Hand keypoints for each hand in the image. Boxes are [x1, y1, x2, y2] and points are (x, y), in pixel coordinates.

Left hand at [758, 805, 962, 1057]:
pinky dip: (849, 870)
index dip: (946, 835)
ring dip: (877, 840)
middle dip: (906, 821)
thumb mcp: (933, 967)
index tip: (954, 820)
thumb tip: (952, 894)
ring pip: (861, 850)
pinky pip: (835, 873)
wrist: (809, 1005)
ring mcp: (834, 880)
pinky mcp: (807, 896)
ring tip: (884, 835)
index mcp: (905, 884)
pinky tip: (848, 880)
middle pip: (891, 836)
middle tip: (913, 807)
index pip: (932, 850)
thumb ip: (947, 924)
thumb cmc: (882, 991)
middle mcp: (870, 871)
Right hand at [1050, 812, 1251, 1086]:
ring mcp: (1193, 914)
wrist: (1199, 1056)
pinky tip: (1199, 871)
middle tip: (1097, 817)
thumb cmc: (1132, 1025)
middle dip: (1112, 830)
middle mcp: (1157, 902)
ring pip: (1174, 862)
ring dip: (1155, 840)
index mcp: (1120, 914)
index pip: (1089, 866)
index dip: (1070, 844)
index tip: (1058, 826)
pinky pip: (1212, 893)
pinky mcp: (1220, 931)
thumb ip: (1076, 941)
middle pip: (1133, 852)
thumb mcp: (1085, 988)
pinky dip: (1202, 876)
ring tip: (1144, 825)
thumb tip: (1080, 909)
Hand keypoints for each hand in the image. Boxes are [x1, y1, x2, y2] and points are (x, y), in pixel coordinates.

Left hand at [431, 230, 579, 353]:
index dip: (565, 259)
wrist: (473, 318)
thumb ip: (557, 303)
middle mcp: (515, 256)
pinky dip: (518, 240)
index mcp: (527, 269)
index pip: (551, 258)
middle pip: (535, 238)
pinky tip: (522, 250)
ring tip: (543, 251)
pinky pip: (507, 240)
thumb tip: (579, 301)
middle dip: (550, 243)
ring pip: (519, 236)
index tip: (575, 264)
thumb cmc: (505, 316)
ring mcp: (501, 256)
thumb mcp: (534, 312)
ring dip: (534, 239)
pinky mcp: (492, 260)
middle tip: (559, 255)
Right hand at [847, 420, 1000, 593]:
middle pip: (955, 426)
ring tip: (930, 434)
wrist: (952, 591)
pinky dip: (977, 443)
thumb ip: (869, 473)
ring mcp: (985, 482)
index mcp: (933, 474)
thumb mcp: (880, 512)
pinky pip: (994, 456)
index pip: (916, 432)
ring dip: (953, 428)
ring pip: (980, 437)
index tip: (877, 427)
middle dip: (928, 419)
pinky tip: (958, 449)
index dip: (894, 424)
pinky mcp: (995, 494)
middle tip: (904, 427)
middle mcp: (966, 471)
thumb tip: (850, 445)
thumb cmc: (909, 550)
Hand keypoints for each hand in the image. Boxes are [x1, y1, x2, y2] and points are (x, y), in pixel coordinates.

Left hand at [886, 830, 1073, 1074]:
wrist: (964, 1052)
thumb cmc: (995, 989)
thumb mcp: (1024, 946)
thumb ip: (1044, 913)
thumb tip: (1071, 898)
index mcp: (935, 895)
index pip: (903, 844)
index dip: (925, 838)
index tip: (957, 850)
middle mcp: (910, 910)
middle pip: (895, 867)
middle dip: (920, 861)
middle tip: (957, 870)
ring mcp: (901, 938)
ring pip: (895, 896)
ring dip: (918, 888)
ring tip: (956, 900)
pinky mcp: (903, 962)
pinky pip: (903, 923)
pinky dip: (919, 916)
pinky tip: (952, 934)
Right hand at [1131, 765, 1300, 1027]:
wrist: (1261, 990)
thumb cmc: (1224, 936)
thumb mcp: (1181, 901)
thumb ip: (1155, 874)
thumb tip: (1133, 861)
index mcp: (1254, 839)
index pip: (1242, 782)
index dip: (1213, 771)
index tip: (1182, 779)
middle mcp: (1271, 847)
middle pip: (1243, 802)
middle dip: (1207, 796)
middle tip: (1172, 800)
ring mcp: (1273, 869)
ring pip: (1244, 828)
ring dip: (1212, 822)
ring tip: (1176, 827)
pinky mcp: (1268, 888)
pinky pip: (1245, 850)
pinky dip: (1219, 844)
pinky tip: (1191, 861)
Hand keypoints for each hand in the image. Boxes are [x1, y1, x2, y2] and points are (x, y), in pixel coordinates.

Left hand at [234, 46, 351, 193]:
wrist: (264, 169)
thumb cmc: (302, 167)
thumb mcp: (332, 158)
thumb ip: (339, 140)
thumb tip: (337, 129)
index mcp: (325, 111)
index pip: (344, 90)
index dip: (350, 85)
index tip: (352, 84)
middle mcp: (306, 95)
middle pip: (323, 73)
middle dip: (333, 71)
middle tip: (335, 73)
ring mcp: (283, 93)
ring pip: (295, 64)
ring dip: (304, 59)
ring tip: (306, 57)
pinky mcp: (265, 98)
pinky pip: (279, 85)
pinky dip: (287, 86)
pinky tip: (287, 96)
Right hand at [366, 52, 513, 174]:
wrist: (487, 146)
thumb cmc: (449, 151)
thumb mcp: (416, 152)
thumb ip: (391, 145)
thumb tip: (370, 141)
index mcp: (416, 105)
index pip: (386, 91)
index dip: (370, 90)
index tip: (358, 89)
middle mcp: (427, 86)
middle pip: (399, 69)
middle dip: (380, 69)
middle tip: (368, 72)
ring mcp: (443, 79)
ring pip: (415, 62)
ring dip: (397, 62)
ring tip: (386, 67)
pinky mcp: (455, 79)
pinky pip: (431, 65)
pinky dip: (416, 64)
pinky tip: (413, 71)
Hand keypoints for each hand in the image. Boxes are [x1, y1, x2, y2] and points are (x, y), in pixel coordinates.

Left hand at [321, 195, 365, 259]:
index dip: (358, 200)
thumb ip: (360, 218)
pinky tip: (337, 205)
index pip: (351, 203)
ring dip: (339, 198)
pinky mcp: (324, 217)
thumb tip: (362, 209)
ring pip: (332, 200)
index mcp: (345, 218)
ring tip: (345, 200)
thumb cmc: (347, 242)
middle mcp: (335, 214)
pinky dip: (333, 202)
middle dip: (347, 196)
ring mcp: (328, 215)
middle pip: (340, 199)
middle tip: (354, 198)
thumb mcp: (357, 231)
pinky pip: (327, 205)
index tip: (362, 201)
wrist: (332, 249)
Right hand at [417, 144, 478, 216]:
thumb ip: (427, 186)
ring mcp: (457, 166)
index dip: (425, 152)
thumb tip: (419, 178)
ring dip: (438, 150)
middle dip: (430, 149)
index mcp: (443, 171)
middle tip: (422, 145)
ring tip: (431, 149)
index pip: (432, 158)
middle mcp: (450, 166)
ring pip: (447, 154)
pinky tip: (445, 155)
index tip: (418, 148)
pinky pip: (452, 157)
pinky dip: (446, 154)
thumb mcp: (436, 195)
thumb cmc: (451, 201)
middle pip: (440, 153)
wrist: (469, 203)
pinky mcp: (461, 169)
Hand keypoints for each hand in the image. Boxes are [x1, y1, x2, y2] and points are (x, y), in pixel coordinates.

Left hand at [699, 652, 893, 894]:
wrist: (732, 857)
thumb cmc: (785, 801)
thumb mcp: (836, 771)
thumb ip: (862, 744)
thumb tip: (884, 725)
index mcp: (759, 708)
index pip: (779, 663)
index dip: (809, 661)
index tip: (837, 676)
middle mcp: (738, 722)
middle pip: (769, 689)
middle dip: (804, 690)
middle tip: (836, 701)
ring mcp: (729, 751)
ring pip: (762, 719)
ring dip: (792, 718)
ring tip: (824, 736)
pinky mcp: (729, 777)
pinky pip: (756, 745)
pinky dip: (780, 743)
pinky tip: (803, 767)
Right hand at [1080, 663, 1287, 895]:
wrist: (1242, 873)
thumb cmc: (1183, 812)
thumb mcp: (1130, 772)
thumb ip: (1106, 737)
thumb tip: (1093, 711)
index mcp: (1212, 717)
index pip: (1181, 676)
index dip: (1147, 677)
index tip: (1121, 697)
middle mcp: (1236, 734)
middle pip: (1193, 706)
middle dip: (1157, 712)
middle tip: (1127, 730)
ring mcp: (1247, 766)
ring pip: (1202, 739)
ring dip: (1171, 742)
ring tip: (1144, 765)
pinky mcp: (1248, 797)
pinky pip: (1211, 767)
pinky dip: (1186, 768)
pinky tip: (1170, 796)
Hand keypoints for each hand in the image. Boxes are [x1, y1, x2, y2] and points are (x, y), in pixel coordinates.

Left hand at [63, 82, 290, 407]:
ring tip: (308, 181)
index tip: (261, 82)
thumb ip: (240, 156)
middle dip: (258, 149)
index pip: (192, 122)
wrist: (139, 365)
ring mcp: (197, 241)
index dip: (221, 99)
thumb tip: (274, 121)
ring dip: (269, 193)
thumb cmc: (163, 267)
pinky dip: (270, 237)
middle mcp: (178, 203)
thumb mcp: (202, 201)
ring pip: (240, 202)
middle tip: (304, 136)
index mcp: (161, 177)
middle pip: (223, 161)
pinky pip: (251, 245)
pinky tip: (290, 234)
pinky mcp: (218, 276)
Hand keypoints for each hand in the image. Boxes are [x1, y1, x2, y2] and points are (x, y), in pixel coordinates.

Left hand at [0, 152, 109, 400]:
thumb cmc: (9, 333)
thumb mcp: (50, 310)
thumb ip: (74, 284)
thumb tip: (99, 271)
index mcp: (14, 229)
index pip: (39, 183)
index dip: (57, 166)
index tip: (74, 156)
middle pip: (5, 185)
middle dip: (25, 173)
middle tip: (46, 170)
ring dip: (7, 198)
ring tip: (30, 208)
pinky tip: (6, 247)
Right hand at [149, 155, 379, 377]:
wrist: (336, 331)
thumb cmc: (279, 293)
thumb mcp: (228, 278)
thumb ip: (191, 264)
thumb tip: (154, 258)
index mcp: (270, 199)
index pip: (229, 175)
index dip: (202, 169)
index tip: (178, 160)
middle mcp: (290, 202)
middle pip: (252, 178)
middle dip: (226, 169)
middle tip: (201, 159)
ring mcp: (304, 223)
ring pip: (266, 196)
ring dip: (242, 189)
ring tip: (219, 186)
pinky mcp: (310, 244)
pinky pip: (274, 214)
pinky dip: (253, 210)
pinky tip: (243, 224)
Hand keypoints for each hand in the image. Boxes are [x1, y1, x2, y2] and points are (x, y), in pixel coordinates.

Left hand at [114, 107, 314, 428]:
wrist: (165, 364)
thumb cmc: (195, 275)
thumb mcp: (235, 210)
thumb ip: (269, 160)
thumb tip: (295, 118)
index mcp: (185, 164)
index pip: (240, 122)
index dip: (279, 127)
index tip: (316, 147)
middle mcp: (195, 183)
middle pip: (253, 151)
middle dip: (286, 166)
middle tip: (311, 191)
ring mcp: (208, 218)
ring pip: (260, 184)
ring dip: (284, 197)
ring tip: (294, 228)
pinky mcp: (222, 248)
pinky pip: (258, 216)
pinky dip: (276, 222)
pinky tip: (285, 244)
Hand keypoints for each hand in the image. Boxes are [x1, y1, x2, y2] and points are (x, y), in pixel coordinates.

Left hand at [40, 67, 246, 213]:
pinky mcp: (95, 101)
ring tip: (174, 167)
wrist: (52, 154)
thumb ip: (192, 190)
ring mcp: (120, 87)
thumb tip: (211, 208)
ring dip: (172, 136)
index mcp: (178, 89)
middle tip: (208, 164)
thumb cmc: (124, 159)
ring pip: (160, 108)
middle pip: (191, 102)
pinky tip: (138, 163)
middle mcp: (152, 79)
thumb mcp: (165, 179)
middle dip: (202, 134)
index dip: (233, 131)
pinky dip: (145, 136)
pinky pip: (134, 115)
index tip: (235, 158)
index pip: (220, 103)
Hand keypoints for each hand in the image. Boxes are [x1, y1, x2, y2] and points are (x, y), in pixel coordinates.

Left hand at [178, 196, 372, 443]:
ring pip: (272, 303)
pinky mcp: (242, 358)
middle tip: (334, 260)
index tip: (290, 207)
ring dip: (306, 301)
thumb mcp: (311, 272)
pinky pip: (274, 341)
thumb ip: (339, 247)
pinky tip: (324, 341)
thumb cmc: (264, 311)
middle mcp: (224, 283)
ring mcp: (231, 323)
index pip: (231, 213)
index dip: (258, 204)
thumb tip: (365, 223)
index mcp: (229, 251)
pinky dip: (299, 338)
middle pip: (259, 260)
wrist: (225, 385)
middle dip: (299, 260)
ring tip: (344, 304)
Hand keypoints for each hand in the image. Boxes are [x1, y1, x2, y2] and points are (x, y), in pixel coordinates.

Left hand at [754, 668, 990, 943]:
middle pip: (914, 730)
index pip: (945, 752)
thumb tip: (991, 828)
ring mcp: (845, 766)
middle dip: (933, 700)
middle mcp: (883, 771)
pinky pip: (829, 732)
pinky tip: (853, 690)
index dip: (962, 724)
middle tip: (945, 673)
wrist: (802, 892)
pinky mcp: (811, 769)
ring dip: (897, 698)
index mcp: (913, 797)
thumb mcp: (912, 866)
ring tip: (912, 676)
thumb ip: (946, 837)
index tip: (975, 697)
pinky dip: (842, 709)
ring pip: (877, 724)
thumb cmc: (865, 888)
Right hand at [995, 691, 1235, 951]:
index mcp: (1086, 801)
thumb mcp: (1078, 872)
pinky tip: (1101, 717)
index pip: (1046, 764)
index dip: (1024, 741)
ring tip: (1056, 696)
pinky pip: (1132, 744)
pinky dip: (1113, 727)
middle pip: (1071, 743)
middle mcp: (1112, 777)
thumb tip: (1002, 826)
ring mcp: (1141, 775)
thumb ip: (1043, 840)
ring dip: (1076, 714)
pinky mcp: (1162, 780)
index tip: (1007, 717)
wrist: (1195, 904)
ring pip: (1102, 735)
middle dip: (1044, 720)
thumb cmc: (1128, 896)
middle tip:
________________________________________
» **About this task**
Could you set down, word for word, only the lines above from the line with "thumb ip: (1106, 737)" to the line with "index tip: (74, 156)", including both?

» **Written answer**
thumb ip: (1106, 737)
thumb tip: (1093, 711)
index mcp: (1212, 717)
index pip: (1181, 676)
index dip: (1147, 677)
index tip: (1121, 697)
middle mcp: (1236, 734)
middle pip: (1193, 706)
middle dip: (1157, 712)
middle tip: (1127, 730)
ring mcp: (1247, 766)
ring pip: (1202, 739)
ring dip: (1171, 742)
ring tip: (1144, 765)
pinky mcp: (1248, 797)
pinky pip: (1211, 767)
pinky dip: (1186, 768)
pinky tip: (1170, 796)
Hand keypoints for each hand in the image. Boxes are [x1, y1, x2, y2] and points are (x, y), in pixel coordinates.

Left hand at [63, 82, 290, 407]:
ring tip: (308, 181)
index tip: (261, 82)
thumb ip: (240, 156)
middle dip: (258, 149)
index pip: (192, 122)
wrist: (139, 365)
ring mcp: (197, 241)
index dip: (221, 99)
thumb tip: (274, 121)
ring dip: (269, 193)
thumb cmc: (163, 267)
pinky dip: (270, 237)
middle mcp: (178, 203)
thumb mcp: (202, 201)
ring pip: (240, 202)
middle tip: (304, 136)
index mcp: (161, 177)
middle pip: (223, 161)
pinky pip: (251, 245)
pinky tip: (290, 234)
pinky mcp: (218, 276)
Hand keypoints for each hand in the image. Boxes are [x1, y1, x2, y2] and points are (x, y), in pixel coordinates.

Left hand at [0, 152, 109, 400]:
thumb cmc: (9, 333)
thumb mcp: (50, 310)
thumb ip: (74, 284)
thumb tip: (99, 271)
index mcp: (14, 229)
index pip: (39, 183)
index dip: (57, 166)
index tip: (74, 156)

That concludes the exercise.